# Lady gaga is a hemaphrodite



## splinter1466867924 (Aug 5, 2005)

She'll show you more then a poker face !


----------



## crazycal1 (Sep 21, 2005)

i`m an old bugger and only vaguely heard of her?

was that i d1ck i saw lol


----------



## splinter1466867924 (Aug 5, 2005)

Apprently so...

she made this tune which seeps into your sould and just plain wont **** off, annoyingly catchey!

Dailymotion - Lady Gaga - Poker Face [Official Music Video] *With Lyrics* - a Music video


----------



## EXTREME (Aug 5, 2005)

She's another waste of space, I heard her squak on Jonathen Ross one night, God it was awful!

Lady GaGa, Lilly Allen, Jonathen Ross, The Pet Shop Boys, Gordon Brown and me performing magic tricks with a flame thrower and some super unleaded, that show would be smokin!


----------



## splinter1466867924 (Aug 5, 2005)

Did she talk about her badingdong?


----------



## EXTREME (Aug 5, 2005)

No, she tried to be all arty and weird, she's just trying to grab attention almost like Madonna did 25 years ago but we've seen it all before.

She's not even that good looking, she keeps rattling on about being bi and thinking thats going to get bi birds and teenage boys thinking she's the business.

I've dumped hotter.


----------



## 19years (Aug 1, 2009)

She's just awful live. I too saw the jonathon ross performence and i was close to turning it off. Only reason i kept it on was so i could say how awful the WHOLE performence was to anybody who cared to listen....


----------



## AlexR33 (Aug 11, 2009)

Really doesnt suprise me, she is a crap singer too.


----------



## SpiTFirE1466867971 (Aug 6, 2009)

no really what was that?


----------



## Guest (Aug 11, 2009)

Extreme said:


> No, she tried to be all arty and weird, she's just trying to grab attention almost like Madonna did 25 years ago but we've seen it all before.
> 
> She's not even that good looking, she keeps rattling on about being bi and thinking thats going to get bi birds and teenage boys thinking she's the business.
> 
> I've dumped hotter.


not a fan then?

xx


----------



## Guest (Aug 11, 2009)

my opinion, i think its a publicity stunt that has worked if you watch while she is still sat on the bike she draws attention to that area, and she knows full well people will look when she steps off the bike knowing they will catch a look of her knickers (probably in the hope she isnt wearing any!) so i think she might have padded herself out before stepping on stage

xx


----------



## avril (Mar 5, 2005)

she aint a hermaphrodite! lol

it was a trick of the light and she wasnt wearing any knickers..

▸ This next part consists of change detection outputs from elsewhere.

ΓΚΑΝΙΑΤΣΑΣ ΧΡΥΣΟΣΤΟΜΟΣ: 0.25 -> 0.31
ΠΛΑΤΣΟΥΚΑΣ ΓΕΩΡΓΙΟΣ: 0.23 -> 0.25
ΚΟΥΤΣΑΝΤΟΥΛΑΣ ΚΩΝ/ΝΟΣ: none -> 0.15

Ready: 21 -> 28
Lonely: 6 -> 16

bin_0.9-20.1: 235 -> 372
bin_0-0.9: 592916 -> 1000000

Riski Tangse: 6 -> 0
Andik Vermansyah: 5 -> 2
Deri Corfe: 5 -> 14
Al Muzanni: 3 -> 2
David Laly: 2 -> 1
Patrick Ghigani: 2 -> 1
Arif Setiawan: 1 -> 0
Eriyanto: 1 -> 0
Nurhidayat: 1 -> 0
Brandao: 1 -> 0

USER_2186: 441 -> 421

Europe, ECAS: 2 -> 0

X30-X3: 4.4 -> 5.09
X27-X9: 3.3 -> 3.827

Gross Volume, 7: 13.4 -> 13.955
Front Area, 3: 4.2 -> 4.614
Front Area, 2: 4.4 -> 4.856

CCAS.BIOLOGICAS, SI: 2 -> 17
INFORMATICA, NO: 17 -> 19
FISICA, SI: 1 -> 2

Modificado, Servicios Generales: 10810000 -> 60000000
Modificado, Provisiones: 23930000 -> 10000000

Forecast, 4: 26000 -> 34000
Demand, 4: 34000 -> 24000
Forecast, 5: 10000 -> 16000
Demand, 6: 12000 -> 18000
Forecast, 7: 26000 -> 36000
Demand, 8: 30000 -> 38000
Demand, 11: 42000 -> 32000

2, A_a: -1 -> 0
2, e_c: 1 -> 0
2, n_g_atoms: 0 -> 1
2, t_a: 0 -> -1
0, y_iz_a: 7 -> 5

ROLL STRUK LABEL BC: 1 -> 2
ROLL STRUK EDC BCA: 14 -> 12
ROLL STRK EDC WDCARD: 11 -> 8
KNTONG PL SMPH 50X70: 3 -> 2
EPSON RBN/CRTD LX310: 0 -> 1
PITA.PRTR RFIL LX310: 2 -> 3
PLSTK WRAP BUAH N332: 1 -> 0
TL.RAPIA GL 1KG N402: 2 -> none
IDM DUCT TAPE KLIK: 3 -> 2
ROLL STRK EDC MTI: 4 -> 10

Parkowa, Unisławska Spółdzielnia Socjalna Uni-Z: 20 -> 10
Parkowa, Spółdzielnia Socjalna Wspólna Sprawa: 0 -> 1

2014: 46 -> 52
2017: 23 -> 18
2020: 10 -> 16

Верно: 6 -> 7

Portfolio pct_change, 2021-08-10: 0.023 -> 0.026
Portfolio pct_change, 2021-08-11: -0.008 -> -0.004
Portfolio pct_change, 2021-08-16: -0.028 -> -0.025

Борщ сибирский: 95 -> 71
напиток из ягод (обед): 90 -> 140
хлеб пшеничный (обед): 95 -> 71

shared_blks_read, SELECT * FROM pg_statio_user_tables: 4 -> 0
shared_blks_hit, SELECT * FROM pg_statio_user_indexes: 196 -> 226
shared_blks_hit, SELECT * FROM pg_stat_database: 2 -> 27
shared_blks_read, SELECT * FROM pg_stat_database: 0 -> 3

otherwise where would she be hiding her package while wearing all the scanty tight clothes shes known to wear...

and i think she is a good singer...shes weird and dresses like a fruitcake but has a good voice..


----------



## EXTREME (Aug 5, 2005)

Not live Av, she's rank.

If she's a bird (which I think she is) she should lay off the cyp, it'll keep her clit from getting any more like a winky and stop her voice getting deeperand making her a worse singer.

She's an attention grabbing trout.


----------



## avril (Mar 5, 2005)

try squeezing a **** onto these outfits...and the second one apparently shows off her tampon string...


----------



## avril (Mar 5, 2005)

Extreme said:


> Not live Av, she's rank.
> 
> If she's a bird (which I think she is) she should lay off the cyp, it'll keep her clit from getting any more like a winky and stop her voice getting deeperand making her a worse singer.
> 
> She's an attention grabbing trout.


yes agree she loves the attention and goes a bit too far but she can still sing..i heard her live on a tv show and she did just as good as many artists...

on that video..when i saw her eyes..she certainly looked oot her tits...


----------



## avril (Mar 5, 2005)

Extreme said:


> Not live Av, she's rank.
> 
> If she's a bird (which I think she is) she should lay off the cyp, it'll keep her clit from getting any more like a winky and stop her voice getting deeperand making her a worse singer.
> 
> She's an attention grabbing trout.


and nothing wrong with a slightly enlarged clit...it lets you lot find it easier lol


----------



## crazycal1 (Sep 21, 2005)

lol indeed av!


----------



## splinter1466867924 (Aug 5, 2005)

Lady gaga aka the big bad hemaphroditey

not aphrodite unfortunately lol....


----------